(EXERCISE PROMPT)
The listing below holds a line with "X528281D01*" and a line with "X538262Y-107778D01*". Reproduce those two lines exactly, plus everything between them.

(RECORDS FOR PROCESSING)
:::
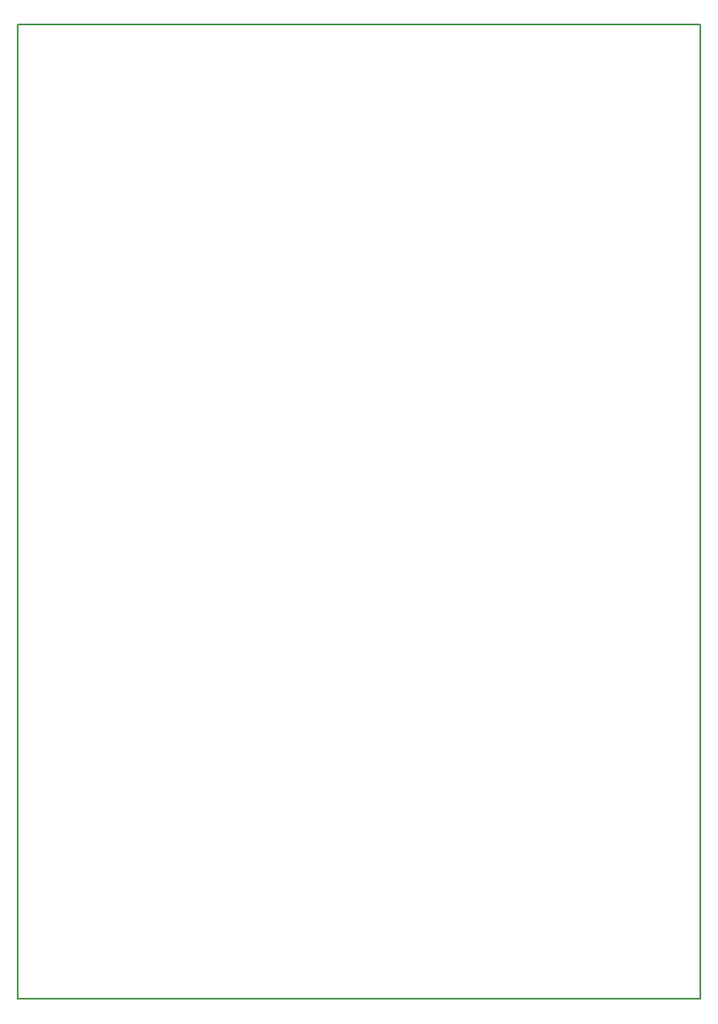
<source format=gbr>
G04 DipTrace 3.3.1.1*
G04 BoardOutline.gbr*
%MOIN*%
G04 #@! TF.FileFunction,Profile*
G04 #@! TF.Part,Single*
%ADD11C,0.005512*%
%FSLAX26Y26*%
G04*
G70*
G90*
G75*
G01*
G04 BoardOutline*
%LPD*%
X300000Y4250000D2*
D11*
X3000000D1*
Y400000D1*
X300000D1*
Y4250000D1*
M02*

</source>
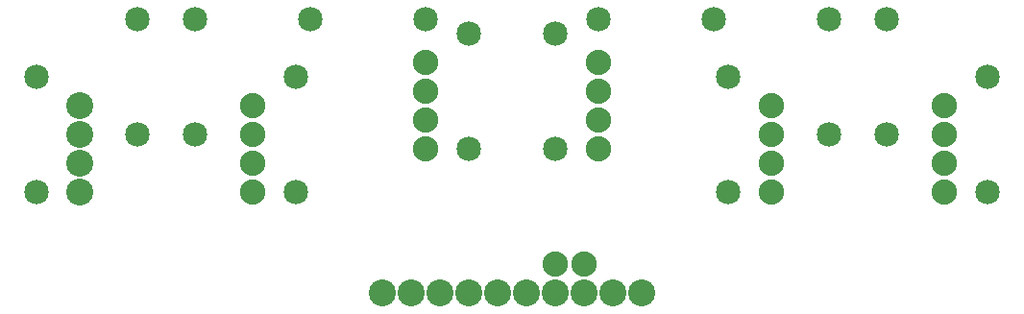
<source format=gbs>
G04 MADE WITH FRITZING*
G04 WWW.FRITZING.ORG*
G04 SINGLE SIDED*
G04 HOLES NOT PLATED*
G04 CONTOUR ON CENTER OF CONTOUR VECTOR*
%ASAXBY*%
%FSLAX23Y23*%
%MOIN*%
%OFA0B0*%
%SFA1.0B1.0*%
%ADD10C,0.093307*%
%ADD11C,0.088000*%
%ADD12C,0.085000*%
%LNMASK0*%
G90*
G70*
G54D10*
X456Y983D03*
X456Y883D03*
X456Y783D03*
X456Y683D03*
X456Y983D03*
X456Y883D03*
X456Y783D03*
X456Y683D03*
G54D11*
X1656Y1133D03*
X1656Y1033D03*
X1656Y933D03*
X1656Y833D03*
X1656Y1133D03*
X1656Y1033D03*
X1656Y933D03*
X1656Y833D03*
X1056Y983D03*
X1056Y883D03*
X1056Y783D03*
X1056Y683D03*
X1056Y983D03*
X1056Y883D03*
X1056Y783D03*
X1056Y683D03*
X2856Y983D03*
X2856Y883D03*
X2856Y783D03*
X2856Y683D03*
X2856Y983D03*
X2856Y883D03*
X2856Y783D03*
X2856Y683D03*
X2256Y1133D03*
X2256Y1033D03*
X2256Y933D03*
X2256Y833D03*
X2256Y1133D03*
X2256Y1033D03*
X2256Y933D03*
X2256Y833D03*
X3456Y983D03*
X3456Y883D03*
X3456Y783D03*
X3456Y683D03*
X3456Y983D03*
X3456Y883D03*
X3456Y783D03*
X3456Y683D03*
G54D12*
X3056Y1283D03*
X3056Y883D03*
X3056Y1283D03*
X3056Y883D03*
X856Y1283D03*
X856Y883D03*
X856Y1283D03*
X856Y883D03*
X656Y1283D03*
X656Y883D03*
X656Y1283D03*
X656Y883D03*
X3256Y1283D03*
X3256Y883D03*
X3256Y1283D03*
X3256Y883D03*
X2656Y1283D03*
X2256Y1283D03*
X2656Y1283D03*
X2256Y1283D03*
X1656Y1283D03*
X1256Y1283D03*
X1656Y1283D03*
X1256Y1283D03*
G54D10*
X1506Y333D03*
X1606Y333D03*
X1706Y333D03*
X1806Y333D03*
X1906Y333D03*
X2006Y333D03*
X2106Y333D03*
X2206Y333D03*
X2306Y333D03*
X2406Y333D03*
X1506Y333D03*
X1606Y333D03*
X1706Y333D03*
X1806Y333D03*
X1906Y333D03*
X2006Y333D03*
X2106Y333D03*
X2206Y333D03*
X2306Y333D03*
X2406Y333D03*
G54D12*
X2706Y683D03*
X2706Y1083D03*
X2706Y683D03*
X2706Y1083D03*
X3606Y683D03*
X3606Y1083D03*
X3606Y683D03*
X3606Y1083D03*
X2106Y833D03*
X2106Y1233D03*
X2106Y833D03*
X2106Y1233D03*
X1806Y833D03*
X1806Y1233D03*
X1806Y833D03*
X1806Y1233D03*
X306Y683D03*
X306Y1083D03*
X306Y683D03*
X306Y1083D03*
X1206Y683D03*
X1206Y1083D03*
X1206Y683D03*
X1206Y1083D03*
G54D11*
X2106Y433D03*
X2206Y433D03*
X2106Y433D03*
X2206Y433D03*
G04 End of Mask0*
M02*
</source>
:::
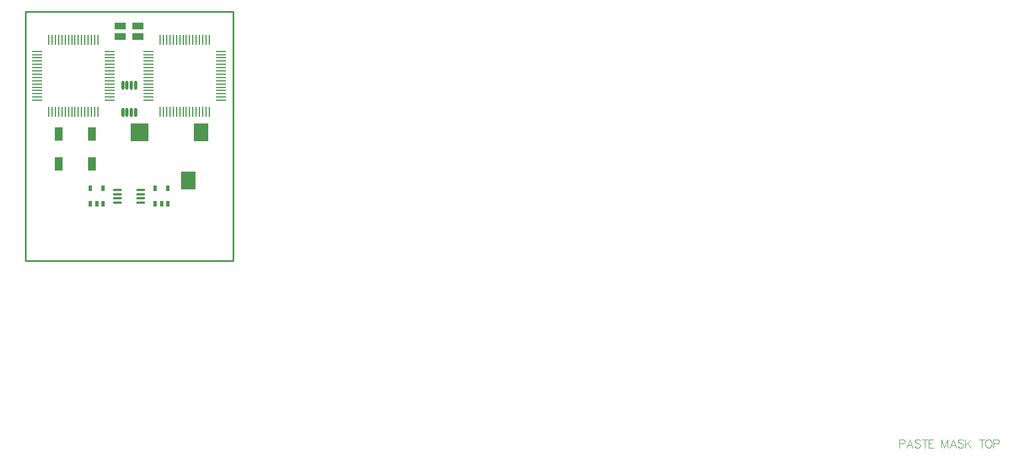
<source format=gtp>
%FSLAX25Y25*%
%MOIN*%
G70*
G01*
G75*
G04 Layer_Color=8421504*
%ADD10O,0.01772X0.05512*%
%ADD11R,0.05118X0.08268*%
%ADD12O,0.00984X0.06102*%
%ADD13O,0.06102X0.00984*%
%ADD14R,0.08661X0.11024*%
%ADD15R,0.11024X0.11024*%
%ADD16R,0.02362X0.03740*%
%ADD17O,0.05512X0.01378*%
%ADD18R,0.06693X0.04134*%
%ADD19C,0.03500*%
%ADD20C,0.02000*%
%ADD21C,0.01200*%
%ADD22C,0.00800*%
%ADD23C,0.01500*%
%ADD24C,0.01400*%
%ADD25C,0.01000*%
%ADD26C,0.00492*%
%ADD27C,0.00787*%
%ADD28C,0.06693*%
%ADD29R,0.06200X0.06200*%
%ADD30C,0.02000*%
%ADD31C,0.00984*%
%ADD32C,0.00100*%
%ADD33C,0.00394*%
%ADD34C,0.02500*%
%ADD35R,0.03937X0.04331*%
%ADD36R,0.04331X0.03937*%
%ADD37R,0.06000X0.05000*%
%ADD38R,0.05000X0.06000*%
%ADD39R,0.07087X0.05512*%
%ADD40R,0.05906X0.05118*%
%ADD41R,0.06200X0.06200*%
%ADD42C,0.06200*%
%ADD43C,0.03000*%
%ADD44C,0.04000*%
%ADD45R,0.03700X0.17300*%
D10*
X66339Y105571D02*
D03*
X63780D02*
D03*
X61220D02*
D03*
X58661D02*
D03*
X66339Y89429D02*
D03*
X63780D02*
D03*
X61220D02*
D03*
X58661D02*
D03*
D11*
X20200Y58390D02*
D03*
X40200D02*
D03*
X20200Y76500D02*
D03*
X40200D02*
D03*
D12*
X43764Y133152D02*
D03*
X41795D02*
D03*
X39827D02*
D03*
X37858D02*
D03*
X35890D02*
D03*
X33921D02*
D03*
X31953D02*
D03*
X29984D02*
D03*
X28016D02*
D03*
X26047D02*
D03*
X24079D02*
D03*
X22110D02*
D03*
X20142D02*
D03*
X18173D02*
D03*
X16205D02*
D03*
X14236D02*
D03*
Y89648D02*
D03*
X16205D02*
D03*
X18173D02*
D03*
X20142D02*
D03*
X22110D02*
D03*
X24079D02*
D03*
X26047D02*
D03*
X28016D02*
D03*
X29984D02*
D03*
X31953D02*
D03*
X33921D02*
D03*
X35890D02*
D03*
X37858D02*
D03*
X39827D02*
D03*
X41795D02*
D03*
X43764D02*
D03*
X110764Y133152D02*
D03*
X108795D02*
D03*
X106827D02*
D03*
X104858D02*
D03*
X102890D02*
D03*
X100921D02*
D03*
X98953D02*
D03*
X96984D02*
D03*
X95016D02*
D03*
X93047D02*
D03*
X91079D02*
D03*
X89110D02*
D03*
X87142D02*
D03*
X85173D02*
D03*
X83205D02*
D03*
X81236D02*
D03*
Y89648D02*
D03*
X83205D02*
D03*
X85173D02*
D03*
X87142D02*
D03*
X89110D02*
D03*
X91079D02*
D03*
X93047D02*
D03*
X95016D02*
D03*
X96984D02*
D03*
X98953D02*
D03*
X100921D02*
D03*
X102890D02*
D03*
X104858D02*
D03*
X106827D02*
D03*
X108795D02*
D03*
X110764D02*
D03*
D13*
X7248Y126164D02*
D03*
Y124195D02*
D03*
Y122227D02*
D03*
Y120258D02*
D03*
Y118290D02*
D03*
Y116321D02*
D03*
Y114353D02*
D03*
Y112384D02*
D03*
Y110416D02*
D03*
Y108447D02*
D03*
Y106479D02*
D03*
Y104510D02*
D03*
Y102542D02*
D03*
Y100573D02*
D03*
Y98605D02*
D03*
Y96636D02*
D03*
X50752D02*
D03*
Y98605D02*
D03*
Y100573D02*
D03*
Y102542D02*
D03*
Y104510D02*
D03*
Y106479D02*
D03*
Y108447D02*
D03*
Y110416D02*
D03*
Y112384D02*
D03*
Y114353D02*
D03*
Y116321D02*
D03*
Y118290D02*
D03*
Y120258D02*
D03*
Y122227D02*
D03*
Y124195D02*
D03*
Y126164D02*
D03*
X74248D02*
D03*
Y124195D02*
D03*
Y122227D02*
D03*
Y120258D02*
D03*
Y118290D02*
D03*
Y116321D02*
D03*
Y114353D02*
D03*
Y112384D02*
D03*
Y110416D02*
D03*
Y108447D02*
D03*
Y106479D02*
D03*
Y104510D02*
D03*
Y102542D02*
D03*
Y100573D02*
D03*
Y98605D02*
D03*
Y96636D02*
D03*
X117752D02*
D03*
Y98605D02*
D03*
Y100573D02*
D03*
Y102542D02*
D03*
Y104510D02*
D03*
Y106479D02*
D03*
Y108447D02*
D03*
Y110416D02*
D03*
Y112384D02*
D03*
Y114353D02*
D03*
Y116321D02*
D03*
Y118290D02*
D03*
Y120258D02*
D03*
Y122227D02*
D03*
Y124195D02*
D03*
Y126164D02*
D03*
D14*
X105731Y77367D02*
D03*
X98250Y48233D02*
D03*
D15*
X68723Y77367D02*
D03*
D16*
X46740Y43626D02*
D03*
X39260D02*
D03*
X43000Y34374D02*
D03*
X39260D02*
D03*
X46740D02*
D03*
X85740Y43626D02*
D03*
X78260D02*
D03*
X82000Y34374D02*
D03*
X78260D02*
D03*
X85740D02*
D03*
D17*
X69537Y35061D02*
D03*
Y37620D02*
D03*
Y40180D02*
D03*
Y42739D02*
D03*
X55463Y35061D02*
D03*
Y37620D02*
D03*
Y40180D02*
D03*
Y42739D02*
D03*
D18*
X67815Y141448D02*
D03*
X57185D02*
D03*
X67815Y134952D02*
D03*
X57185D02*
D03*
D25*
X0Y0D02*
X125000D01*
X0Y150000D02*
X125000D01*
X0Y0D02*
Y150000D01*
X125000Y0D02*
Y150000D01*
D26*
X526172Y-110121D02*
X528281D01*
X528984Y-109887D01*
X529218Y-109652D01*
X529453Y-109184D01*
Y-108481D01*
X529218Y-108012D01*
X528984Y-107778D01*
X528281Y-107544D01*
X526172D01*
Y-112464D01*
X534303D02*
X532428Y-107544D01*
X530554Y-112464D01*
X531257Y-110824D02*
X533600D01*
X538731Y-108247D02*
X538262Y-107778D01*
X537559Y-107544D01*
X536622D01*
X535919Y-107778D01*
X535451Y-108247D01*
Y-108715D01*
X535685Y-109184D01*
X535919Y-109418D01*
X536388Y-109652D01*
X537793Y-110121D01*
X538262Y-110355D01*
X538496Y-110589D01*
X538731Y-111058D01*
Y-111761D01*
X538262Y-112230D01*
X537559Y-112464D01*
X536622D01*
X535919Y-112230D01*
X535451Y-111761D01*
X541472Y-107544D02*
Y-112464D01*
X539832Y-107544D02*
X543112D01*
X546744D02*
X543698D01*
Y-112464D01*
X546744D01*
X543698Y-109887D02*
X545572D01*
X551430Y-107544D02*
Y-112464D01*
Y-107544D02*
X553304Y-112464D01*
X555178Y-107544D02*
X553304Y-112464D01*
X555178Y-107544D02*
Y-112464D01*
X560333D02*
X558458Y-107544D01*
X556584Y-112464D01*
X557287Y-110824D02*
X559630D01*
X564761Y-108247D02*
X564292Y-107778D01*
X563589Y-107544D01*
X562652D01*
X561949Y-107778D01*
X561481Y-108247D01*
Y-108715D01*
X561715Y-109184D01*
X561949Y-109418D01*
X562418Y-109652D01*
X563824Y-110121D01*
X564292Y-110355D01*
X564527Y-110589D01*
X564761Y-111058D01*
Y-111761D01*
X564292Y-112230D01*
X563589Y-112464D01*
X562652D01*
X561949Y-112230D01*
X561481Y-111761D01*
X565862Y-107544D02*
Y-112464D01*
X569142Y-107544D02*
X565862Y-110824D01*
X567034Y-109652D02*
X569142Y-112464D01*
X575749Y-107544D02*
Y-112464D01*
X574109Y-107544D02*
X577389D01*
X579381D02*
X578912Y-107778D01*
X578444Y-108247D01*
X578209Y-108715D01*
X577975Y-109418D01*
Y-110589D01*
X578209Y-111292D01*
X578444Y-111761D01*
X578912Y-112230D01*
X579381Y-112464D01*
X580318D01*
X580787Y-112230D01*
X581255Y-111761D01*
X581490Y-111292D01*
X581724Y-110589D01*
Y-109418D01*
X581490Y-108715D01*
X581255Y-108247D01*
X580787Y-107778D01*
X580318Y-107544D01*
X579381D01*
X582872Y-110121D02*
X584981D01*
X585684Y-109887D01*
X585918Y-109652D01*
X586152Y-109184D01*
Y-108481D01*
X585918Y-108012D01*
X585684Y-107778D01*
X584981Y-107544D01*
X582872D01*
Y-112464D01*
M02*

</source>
:::
(RESPONSE BELOW)
X528281D01*
X528984Y-109887D01*
X529218Y-109652D01*
X529453Y-109184D01*
Y-108481D01*
X529218Y-108012D01*
X528984Y-107778D01*
X528281Y-107544D01*
X526172D01*
Y-112464D01*
X534303D02*
X532428Y-107544D01*
X530554Y-112464D01*
X531257Y-110824D02*
X533600D01*
X538731Y-108247D02*
X538262Y-107778D01*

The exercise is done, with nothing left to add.